>>>
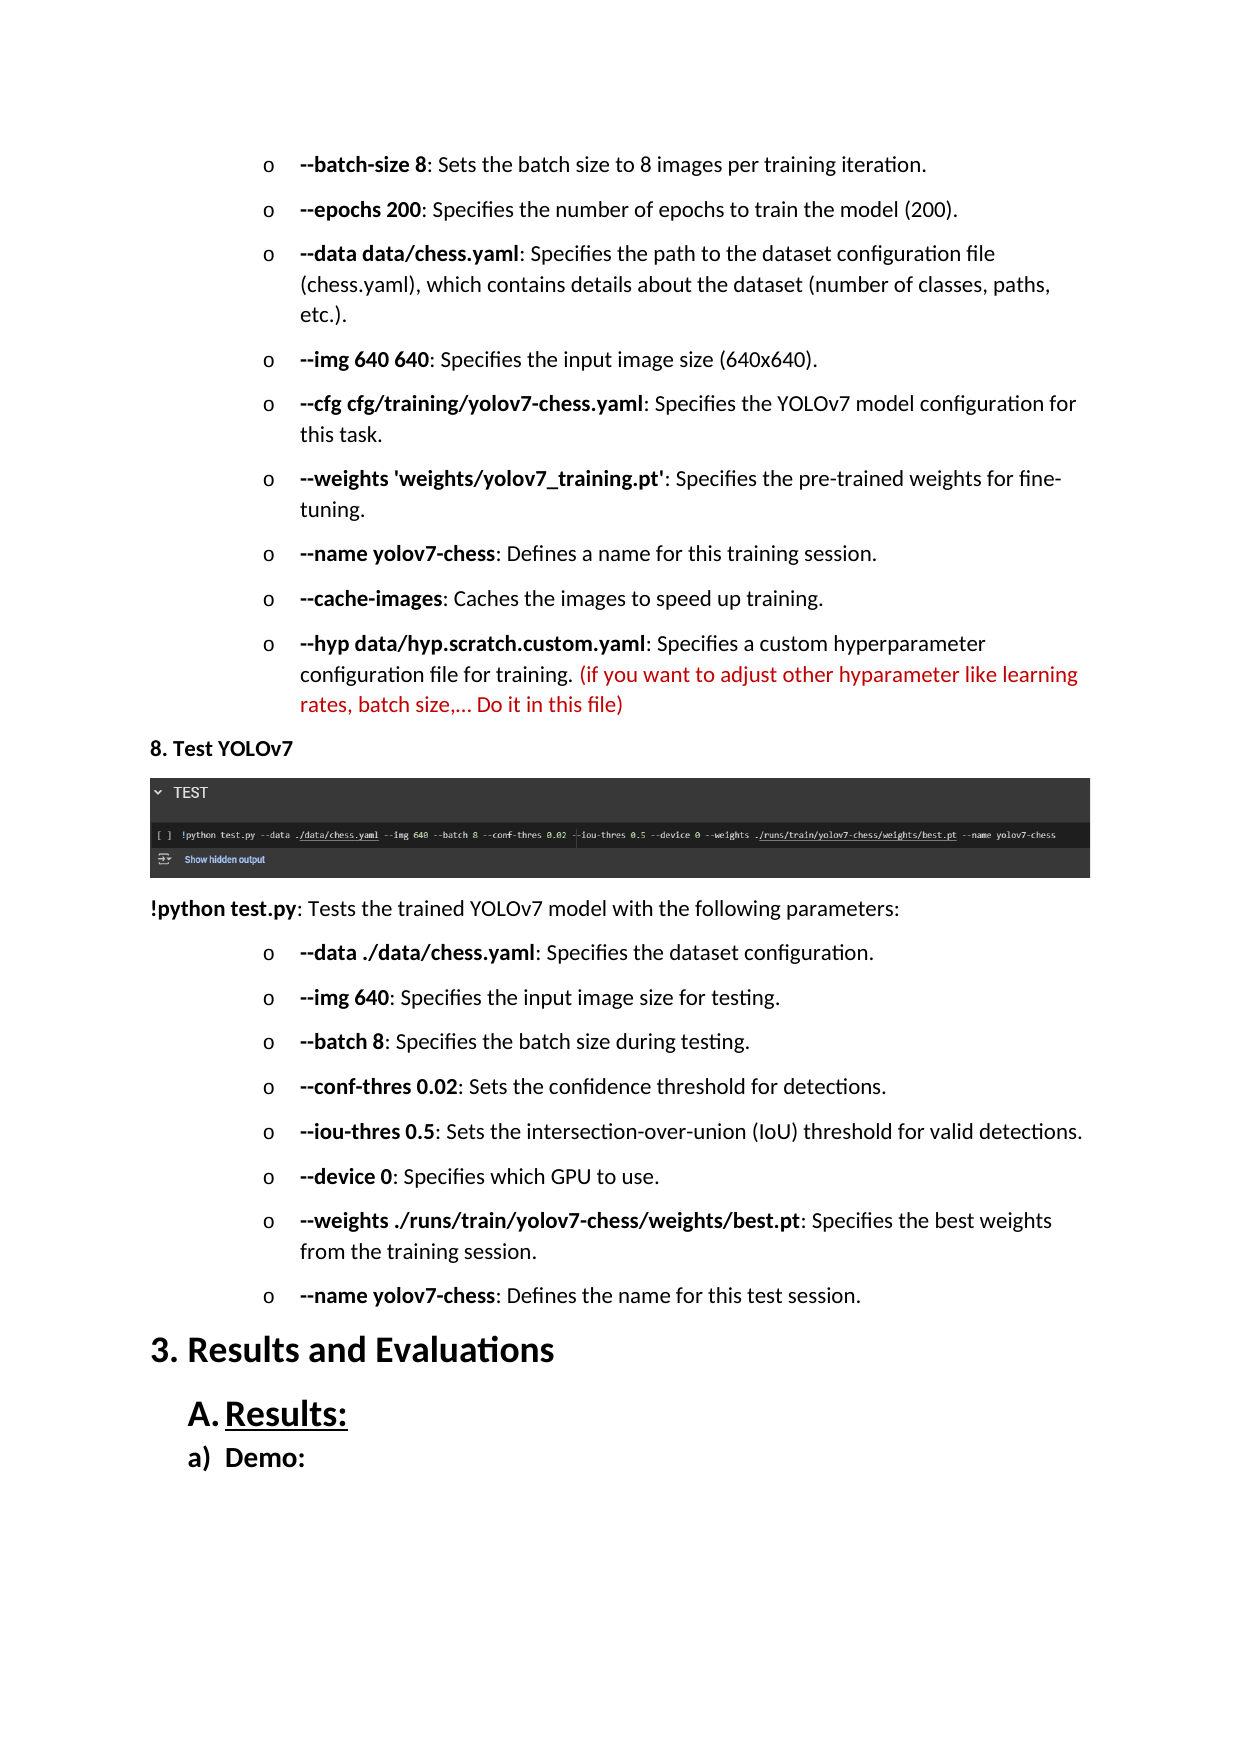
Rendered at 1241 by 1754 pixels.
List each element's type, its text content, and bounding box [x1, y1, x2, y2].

list --weights 'weights/yolov7_training.pt': Specifies the pre-trained weights for fine-tuning. [262, 464, 1090, 523]
text 8. Test YOLOv7 [150, 734, 1090, 762]
list --cfg cfg/training/yolov7-chess.yaml: Specifies the YOLOv7 model configuration for this task. [262, 389, 1090, 448]
list --data data/chess.yaml: Specifies the path to the dataset configuration file (chess.yaml), which contains details about the dataset (number of classes, paths, etc.). [262, 239, 1090, 328]
list --device 0: Specifies which GPU to use. [262, 1162, 1090, 1190]
list Results: [187, 1390, 1090, 1436]
list --name yolov7-chess: Defines a name for this training session. [262, 539, 1090, 568]
list --weights ./runs/train/yolov7-chess/weights/best.pt: Specifies the best weights from the training session. [262, 1207, 1090, 1265]
list --cache-images: Caches the images to speed up training. [262, 584, 1090, 613]
list --img 640 640: Specifies the input image size (640x640). [262, 345, 1090, 373]
list --name yolov7-chess: Defines the name for this test session. [262, 1282, 1090, 1310]
list --epochs 200: Specifies the number of epochs to train the model (200). [262, 195, 1090, 223]
text !python test.py: Tests the trained YOLOv7 model with the following parameters: [150, 894, 1090, 922]
list --iou-thres 0.5: Sets the intersection-over-union (IoU) threshold for valid detections. [262, 1117, 1090, 1146]
text 3. Results and Evaluations [150, 1326, 1090, 1372]
list --batch 8: Specifies the batch size during testing. [262, 1027, 1090, 1056]
list Demo: [187, 1439, 1090, 1475]
list --img 640: Specifies the input image size for testing. [262, 983, 1090, 1011]
list --conf-thres 0.02: Sets the confidence threshold for detections. [262, 1072, 1090, 1101]
list --hyp data/hyp.scratch.custom.yaml: Specifies a custom hyperparameter configuration file for training. (if you want to adjust other hyparameter like learning rates, batch size,… Do it in this file) [262, 629, 1090, 718]
list --data ./data/chess.yaml: Specifies the dataset configuration. [262, 938, 1090, 966]
picture [150, 778, 1091, 878]
list --batch-size 8: Sets the batch size to 8 images per training iteration. [262, 150, 1090, 178]
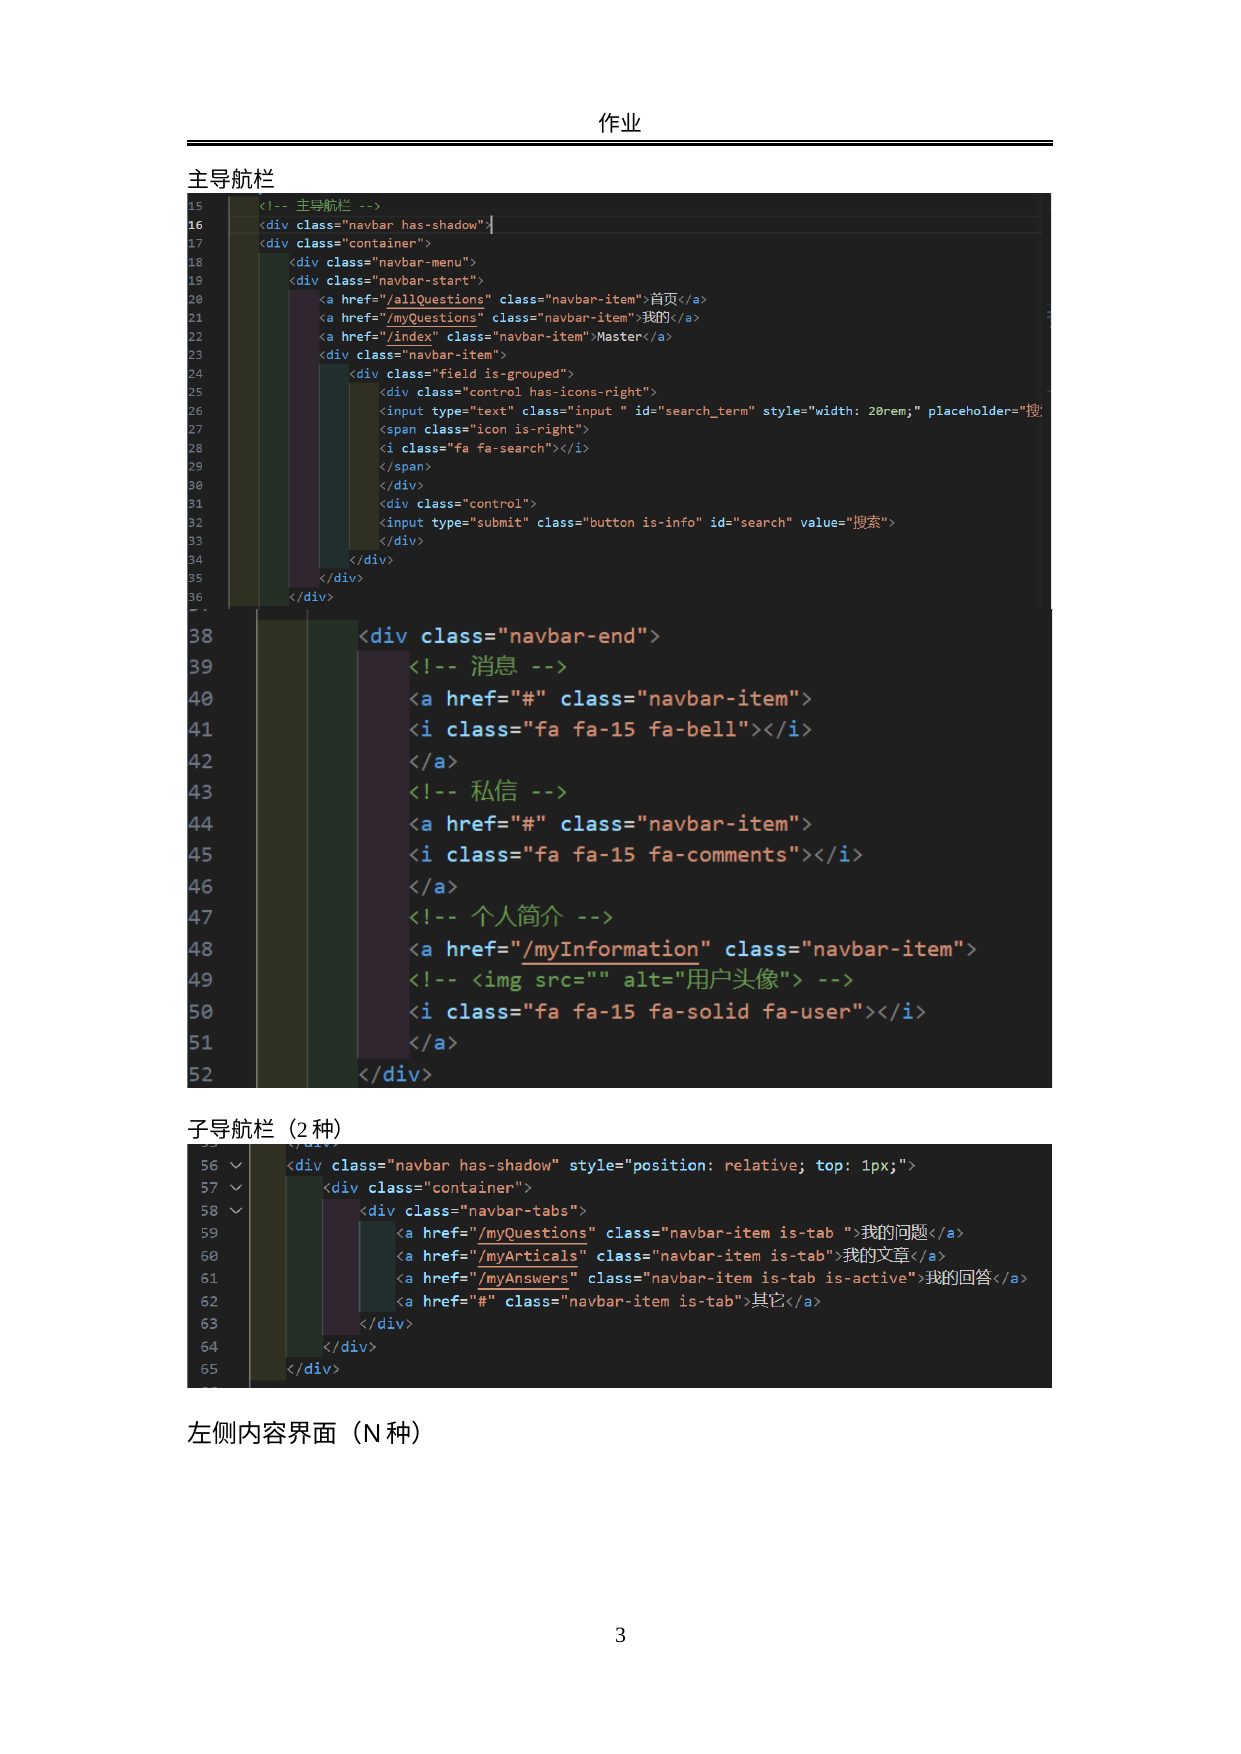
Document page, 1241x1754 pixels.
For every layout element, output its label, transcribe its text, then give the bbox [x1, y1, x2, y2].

picture [187, 193, 1053, 1088]
text 主导航栏 [187, 162, 1053, 194]
text 子导航栏（2种） [187, 1112, 1053, 1144]
text 左侧内容界面（N种） [187, 1413, 1053, 1449]
picture [187, 1144, 1052, 1388]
<<<
TASK REQUIREMENTS: Among the records above, which lines hold the word "pixels"? Copy each one.

SOLUTION FOR THIS PROBLEM:
Rendered at 1241 by 1754 pixels.
Document page, 1241x1754 pixels.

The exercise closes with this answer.